From the SRP Editor site:
You’ve heard it a million times: “Lights, camera, action!” The director calls it, the crew scrambles, and something actually happens on screen.
Now imagine if they shouted it and…nothing. No actor moves, no lights turn on, no cameras roll. Just a whole lot of standing around.
That’s exactly what it feels like when you write a scene that doesn’t do a damn thing for your story.
Here’s the truth: every single scene in your book has to matter. If it’s not pulling its weight, it’s just chewing up wordcount and reader patience. If your scene doesn’t shift a value, reveal character, or push the plot ahead, then you’ve just written a pretty piece of wallpaper. And readers don’t come to novels for wallpaper.
So what makes a scene “earn its keep”? One of three things (bonus points if it does more than one):
1. Shifting Values
A scene has to change something. A “value” in storytelling terms means the state of affairs for your characters or world. Safety → danger. Love → betrayal. Broke → filthy rich. Even “hungry → finally fed.”
If nothing changes from the beginning to the end of a scene, then congratulations, you’ve just written a Hallmark card, not a novel scene. Readers don’t need a scene where everybody stands around agreeing with each other about the weather.
2. Revealing Character
Sometimes the story doesn’t have to sprint forward — but the reader needs to learn something. Not “Oh, Bob likes coffee,” but something that peels back a layer: Bob would rather miss his promotion than betray his friend. Or Bob would totally sell his grandma’s dentures to get what he wants.
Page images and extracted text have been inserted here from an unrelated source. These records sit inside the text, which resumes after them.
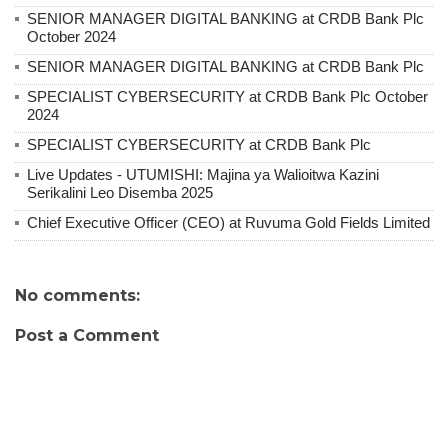
SENIOR MANAGER DIGITAL BANKING at CRDB Bank Plc
October 2024
SENIOR MANAGER DIGITAL BANKING at CRDB Bank Plc
SPECIALIST CYBERSECURITY at CRDB Bank Plc October
2024
SPECIALIST CYBERSECURITY at CRDB Bank Plc
Live Updates - UTUMISHI: Majina ya Walioitwa Kazini
Serikalini Leo Disemba 2025
Chief Executive Officer (CEO) at Ruvuma Gold Fields Limited
No comments:
Post a Comment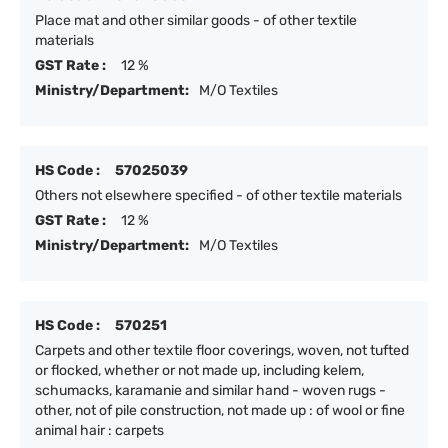
Place mat and other similar goods - of other textile
materials
GST Rate :
12 %
Ministry/Department:
M/O Textiles
HS Code :
57025039
Others not elsewhere specified - of other textile materials
GST Rate :
12 %
Ministry/Department:
M/O Textiles
HS Code :
570251
Carpets and other textile floor coverings, woven, not tufted
or flocked, whether or not made up, including kelem,
schumacks, karamanie and similar hand - woven rugs -
other, not of pile construction, not made up : of wool or fine
animal hair : carpets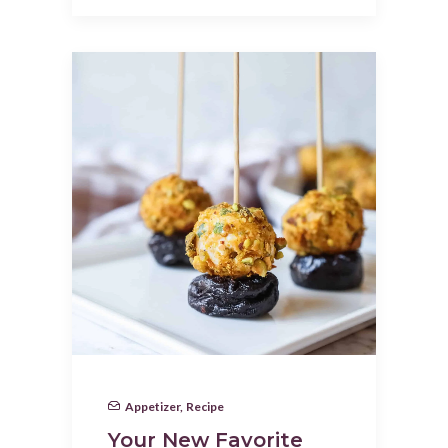
Appetizer
,
Recipe
Your New Favorite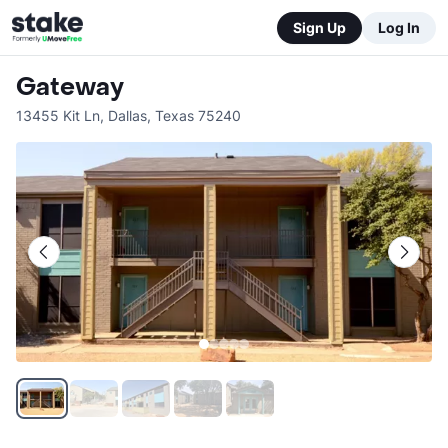
Sign Up
Log In
Gateway
13455 Kit Ln
,
Dallas
,
Texas
75240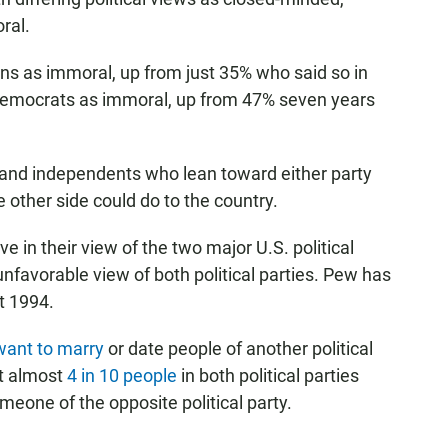
ral.
 as immoral, up from just 35% who said so in
 Democrats as immoral, up from 47% seven years
and independents who lean toward either party
 other side could do to the country.
e in their view of the two major U.S. political
nfavorable view of both political parties. Pew has
t 1994.
want to marry
or date people of another political
at almost
4 in 10 people
in both political parties
omeone of the opposite political party.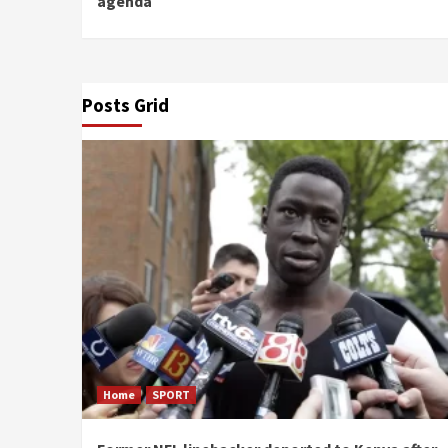
agenda
Posts Grid
Home
SPORT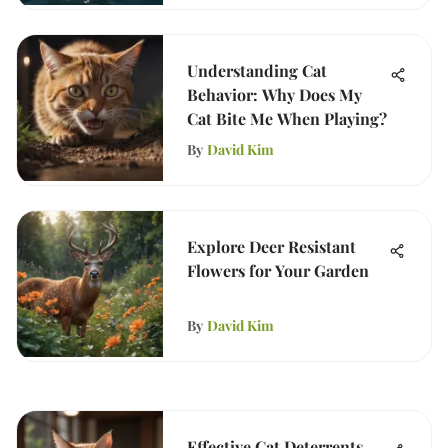
Understanding Cat
Behavior: Why Does My
Cat Bite Me When Playing?
By
David Kim
Explore Deer Resistant
Flowers for Your Garden
By
David Kim
Effective Cat Deterrents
Good scenes force your characters to show their true colors. If all they’re doing is exchanging polite chit-chat? Delete.
3. Driving the Plot
This one’s obvious: stuff needs to happen. Guns go off. Secrets spill. The hero makes a move that changes the trajectory of the story.
If your scene doesn’t drive the story toward its big fat climax, then what’s the point? Your readers will notice when you stall — and their eyeballs will slide right off the page.
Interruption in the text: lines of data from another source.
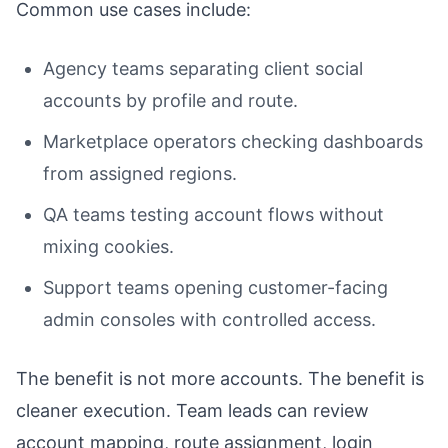
Common use cases include:
Agency teams separating client social
accounts by profile and route.
Marketplace operators checking dashboards
from assigned regions.
QA teams testing account flows without
mixing cookies.
Support teams opening customer-facing
admin consoles with controlled access.
The benefit is not more accounts. The benefit is
cleaner execution. Team leads can review
account mapping, route assignment, login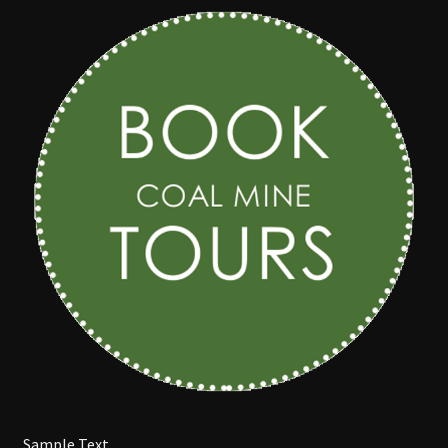
COAL CENTRE
COAL MINING MUSEUM
CONTACT US
DISCOVER BLACKWATER
EVENTS
FUNCTION ROOMS
JAPANESE GARDENS BLACKWATER
Sample Text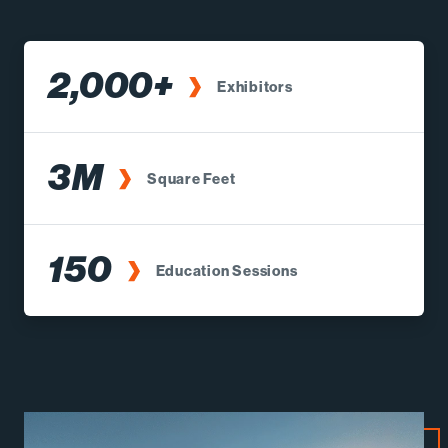
2,000+
Exhibitors
3M
Square Feet
150
Education Sessions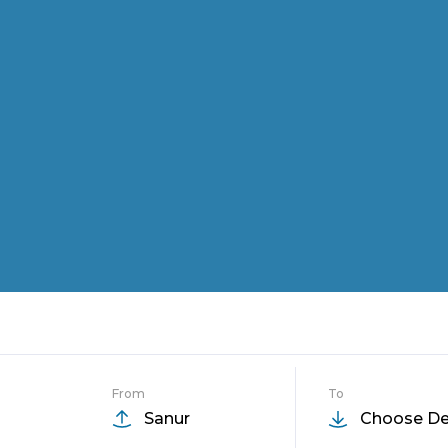
From
To
Sanur
Choose De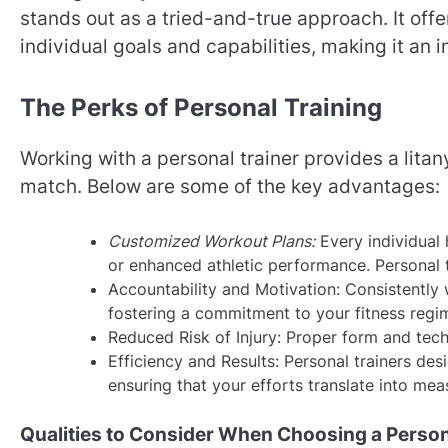
stands out as a tried-and-true approach. It offe
individual goals and capabilities, making it an 
The Perks of Personal Training
Working with a personal trainer provides a litan
match. Below are some of the key advantages:
Customized Workout Plans:
Every individual 
or enhanced athletic performance. Personal tr
Accountability and Motivation: Consistently 
fostering a commitment to your fitness regi
Reduced Risk of Injury: Proper form and tech
Efficiency and Results: Personal trainers de
ensuring that your efforts translate into me
Qualities to Consider When Choosing a Person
The Three-Question Litmus Test
When you finish a scene, ask yourself:
- Did a value shift?
- Did I reveal character in a meaningful way?
- Did I drive the story forward?
If you can’t answer “yes” to at least one of those, take out your literary chainsaw and cut that sucker. Or rewrite it so it actually does something.
The Bottom Line
Think of your novel like a movie set. Every time you step into a new scene, it’s your turn to yell: “Lights, Character, Action!”
Because if nothing changes, nothing’s revealed, and nothing drives forward, then you’ve just wasted everybody’s time. And time is the one thing readers aren’t generous about.